NOTRE ENFANCE À TBILISSI, de Teona et Thierry Grenade – 1h34
Avec Irakli « Basti » Ramishvili Tisca, Zuka Tsirekidze et Natasha Shengelaia
Sortie : mercredi 10 décembre 2014
Je vote : 3 sur 5
Tbilissi, Géorgie, au début des années 90. Giorgi, 17 ans, fasciné par Tony Montana et Vito Corleone, vit aux côtés de sa mère Maia et de son petit frère, Datuna, pianiste prodige.Alors que peu à peu la ville, en proie au marché noir, s’embrase, Giorgi, devenu l’un des caïds du quartier, tente d’aider Datuna à accomplir son rêve de musicien tout en essayant de le protéger.
Et alors ?
Inspiré par l’époque de l’adolescence de Teona, quand Teona Grenade était adolescente, le scénario raconte le passage de la Géorgie en république indépendante à travers le parcours de deux frères.
L’un qui est un jeune pianiste virtuose. L’autre qui a basculé vers la petite délinquance. C’est une des forces du scénario et ce qui rend le film émouvant et personnel. En particulier avec Datuna, le petit frère sur lequel la terrible réalité de la guerre civile semble ne pas avoir de prise. Teona souligne : « Parce que son unique obsession est de poursuivre l’apprentissage du piano pour devenir un grand soliste et qu’elle le protège des réalités et de la violence du monde extérieur. Mais pour combien de temps ? Sous ses yeux en effet, un nouvel ordre prend forme, instable et terrifiant. »
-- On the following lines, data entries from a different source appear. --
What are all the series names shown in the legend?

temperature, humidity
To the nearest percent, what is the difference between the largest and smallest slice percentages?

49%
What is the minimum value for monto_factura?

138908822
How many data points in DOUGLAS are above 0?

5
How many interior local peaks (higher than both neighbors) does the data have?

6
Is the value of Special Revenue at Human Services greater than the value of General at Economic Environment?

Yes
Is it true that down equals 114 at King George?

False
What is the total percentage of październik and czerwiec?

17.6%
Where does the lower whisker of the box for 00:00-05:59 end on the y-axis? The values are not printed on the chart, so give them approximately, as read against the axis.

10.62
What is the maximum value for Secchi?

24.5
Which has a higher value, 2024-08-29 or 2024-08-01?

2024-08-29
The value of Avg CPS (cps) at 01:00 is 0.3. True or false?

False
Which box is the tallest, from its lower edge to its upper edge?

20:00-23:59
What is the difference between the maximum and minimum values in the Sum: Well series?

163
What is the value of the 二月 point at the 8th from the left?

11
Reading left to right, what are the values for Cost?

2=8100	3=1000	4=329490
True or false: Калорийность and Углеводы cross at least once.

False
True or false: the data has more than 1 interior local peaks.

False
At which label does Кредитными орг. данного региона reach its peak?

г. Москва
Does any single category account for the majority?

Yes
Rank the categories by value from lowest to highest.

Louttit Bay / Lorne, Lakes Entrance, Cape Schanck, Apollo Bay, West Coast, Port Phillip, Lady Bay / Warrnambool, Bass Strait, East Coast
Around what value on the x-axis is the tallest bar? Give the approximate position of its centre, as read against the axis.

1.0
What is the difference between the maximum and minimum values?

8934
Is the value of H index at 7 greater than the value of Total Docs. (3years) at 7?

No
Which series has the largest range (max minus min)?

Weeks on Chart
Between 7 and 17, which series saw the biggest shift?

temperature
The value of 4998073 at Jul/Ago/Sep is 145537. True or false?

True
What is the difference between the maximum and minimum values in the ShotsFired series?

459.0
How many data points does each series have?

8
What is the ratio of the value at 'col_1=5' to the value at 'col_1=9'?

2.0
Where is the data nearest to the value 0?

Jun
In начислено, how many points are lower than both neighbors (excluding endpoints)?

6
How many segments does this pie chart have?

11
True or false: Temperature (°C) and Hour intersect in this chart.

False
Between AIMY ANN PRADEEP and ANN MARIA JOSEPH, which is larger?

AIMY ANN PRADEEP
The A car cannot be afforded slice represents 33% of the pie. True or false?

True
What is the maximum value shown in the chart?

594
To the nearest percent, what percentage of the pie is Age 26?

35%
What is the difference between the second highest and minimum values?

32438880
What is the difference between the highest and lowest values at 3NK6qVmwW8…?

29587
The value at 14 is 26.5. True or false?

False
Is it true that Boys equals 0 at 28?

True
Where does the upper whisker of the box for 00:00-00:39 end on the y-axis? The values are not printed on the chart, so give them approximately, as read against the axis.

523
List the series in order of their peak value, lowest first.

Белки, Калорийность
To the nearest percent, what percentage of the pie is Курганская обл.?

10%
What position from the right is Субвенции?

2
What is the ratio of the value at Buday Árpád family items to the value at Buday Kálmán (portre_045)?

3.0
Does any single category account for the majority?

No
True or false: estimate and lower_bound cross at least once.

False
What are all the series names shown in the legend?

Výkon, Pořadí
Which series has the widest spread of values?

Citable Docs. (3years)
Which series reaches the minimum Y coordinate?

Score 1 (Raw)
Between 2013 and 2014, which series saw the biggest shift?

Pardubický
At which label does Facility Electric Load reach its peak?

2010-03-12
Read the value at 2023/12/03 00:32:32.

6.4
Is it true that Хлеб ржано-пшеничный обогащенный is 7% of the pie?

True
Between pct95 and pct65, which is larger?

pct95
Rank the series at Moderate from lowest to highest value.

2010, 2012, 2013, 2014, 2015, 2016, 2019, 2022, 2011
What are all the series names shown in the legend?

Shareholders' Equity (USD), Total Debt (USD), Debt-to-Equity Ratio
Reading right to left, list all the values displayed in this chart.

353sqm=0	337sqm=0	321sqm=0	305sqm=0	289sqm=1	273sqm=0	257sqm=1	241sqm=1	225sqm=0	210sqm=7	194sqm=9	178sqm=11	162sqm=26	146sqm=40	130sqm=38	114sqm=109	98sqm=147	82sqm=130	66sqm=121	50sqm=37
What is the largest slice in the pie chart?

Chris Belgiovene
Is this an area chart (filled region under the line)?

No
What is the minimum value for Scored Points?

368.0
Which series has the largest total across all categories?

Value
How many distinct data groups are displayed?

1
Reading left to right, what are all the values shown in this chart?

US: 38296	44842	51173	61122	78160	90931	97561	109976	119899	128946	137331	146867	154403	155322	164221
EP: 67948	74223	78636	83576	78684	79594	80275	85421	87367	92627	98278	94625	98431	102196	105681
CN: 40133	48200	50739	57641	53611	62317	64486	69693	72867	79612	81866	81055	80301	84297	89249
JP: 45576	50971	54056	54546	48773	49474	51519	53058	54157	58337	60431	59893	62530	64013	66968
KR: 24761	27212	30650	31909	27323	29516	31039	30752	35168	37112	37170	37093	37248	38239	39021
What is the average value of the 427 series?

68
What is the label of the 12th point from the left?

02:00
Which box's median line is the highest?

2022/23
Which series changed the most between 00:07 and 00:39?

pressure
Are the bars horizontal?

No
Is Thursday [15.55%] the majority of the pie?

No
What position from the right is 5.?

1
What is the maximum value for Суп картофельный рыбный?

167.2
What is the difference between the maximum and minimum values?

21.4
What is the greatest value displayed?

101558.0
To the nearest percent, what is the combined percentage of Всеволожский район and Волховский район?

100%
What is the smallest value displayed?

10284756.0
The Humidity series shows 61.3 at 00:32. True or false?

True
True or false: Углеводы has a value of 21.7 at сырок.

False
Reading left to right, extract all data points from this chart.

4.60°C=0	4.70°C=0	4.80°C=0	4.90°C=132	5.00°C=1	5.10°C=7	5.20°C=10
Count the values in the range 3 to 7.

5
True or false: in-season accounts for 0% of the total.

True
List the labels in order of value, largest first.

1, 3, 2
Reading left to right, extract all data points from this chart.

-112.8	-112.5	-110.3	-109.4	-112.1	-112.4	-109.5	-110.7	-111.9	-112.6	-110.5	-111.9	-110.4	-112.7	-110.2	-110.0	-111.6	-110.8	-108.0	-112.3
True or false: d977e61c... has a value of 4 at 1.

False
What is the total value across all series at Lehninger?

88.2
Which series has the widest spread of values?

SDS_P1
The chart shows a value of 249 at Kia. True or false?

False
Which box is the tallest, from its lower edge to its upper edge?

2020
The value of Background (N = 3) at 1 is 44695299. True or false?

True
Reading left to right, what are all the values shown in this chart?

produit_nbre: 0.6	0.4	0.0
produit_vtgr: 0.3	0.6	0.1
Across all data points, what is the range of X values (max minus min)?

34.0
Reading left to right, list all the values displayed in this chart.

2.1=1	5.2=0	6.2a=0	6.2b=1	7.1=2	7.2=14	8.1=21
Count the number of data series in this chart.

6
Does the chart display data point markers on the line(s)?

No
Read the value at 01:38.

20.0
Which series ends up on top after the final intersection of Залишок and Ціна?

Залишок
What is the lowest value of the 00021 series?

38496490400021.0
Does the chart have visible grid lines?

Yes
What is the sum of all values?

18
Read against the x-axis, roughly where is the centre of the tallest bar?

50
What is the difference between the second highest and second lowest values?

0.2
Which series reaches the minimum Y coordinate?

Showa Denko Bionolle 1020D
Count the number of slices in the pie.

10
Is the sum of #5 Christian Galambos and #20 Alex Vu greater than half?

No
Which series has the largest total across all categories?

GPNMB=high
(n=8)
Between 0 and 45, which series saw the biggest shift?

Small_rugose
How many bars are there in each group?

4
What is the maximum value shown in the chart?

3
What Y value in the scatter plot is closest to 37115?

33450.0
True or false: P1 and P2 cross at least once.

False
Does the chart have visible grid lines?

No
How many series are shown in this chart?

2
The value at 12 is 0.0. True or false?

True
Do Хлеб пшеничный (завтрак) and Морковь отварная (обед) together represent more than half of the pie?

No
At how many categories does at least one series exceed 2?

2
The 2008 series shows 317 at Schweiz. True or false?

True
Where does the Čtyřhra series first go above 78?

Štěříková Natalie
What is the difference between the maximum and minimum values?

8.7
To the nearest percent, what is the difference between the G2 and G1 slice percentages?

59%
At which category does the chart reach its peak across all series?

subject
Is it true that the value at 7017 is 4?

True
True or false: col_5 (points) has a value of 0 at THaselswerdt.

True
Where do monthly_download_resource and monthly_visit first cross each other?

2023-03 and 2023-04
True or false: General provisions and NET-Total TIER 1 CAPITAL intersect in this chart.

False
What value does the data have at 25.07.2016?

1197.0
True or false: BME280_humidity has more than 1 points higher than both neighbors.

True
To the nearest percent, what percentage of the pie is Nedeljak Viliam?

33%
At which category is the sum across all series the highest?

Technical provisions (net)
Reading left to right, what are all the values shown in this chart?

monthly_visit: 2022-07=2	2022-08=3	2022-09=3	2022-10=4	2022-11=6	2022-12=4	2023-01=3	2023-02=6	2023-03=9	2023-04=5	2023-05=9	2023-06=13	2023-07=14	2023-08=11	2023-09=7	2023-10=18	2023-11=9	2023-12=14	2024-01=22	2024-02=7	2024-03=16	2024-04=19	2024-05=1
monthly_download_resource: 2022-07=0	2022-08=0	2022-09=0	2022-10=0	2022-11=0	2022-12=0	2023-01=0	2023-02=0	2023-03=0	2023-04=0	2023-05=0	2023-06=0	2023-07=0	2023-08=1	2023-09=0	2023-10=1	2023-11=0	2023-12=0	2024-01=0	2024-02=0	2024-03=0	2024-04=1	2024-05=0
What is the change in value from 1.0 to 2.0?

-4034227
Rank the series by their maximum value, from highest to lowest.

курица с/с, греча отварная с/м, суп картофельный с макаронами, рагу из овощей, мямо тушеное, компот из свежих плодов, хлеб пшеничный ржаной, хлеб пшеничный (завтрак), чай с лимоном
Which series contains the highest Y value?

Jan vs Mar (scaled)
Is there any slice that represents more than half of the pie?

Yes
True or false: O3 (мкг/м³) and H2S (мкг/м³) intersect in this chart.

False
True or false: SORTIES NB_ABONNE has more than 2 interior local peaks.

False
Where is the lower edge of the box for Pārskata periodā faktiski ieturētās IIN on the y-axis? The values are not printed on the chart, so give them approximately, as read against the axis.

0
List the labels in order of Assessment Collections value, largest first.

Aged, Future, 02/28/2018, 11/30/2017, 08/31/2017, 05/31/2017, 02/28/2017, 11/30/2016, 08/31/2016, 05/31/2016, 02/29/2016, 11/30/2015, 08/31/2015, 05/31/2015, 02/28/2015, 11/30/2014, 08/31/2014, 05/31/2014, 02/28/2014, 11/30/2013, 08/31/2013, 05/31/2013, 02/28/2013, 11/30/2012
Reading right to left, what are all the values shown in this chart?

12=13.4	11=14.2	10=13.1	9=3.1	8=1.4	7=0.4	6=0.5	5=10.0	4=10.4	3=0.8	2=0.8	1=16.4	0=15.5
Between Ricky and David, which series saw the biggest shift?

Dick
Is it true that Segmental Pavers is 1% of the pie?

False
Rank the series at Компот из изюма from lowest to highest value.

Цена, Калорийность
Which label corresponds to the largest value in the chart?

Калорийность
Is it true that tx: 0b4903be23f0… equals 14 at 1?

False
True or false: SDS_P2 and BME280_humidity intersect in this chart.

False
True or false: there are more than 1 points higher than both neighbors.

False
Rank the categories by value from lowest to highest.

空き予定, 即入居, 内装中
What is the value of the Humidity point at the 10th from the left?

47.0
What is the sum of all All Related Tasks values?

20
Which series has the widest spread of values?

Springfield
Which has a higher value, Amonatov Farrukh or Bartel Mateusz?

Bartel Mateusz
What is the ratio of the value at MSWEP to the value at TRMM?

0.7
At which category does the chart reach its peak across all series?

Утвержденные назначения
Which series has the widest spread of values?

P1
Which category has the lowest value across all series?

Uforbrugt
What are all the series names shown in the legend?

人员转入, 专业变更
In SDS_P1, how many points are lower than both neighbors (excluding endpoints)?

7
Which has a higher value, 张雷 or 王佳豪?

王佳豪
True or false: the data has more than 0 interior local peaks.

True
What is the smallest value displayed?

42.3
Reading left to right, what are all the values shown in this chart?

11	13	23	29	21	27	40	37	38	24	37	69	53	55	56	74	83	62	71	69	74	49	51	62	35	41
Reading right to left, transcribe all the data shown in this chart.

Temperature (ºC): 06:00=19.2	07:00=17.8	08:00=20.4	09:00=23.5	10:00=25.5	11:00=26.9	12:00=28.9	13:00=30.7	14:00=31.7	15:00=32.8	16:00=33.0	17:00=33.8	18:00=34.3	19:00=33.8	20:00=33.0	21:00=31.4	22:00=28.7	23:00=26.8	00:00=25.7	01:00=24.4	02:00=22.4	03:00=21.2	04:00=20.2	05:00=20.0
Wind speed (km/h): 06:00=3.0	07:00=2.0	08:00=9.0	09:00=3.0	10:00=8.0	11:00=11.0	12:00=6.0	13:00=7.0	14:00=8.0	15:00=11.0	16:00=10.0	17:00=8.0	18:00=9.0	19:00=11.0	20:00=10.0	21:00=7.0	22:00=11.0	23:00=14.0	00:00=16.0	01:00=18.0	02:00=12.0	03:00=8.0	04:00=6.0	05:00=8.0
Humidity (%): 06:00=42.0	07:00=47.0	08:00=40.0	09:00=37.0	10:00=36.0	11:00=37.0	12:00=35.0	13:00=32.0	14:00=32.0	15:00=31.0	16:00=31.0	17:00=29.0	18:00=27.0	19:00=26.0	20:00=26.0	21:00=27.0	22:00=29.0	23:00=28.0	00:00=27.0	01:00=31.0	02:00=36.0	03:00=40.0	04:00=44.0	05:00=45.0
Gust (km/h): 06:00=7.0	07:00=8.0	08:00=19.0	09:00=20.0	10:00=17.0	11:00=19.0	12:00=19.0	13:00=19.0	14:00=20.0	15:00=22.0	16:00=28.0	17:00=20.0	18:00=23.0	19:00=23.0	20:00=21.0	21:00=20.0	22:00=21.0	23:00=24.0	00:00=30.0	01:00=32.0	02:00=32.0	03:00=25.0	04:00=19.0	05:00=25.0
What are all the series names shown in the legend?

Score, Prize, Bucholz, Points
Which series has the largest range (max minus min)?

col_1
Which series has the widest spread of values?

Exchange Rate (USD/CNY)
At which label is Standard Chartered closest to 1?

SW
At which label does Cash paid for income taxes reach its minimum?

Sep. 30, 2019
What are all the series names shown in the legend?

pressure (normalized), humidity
Astucieusement, les réalisateurs ne rendent compte de la guerre que de manière détournée, lointaine ou par le truchement de l’enterrement d’un voisin. Elle est comme une rumeur quotidienne, menaçante et il est surtout question des petits moyens avec lesquels les habitants du quartier anonyme tentent de survivre. Alors que leur mère vend des bouts de son passé au marché noir pour quelques dollars – la scène où l’acheteur débarque pour embarquer l’argenterie est d’une grande force et pourrait se passer dans bien des pays en guerre – ces jeunes tentent de survivre dans un état de guerre qui semble presque naturel.Dans ce « parcours émotionnel » des personnages, et loin de toute description politique qui aurait pu être lourde et démonstrative, le film réussit le pari difficile de montrer sans enfoncer le clou. Si la violence est bien là, palpable, elle n’envahit jamais l’écran et cela confère au récit une force encore plus grande. Il aurait été totalement réussi si la deuxième partie de l’histoire trouvait de nouvelles pistes pour rebondir à partir du moment où Giorgi est, après son agression, en convalescence. Même s’il il y a encore des moments très justes comme celui où Datuna est au chevet du voisin victime d’une attaque cardiaque et tente de le distraire. Le film tourne alors un peu en rond, malgré une réalisation inspirée et une photographie qui, graduellement, passe des teintes chaudes de l’automne à un univers glacé dans lequel les visages fatigués et affamés en disent plus qu’un long plaidoyer sur les blessures endurées par une population vivant cette guerre civile au quotidien.
Un premier long métrage qui, malgré ces réserves, mérite d’être découvert.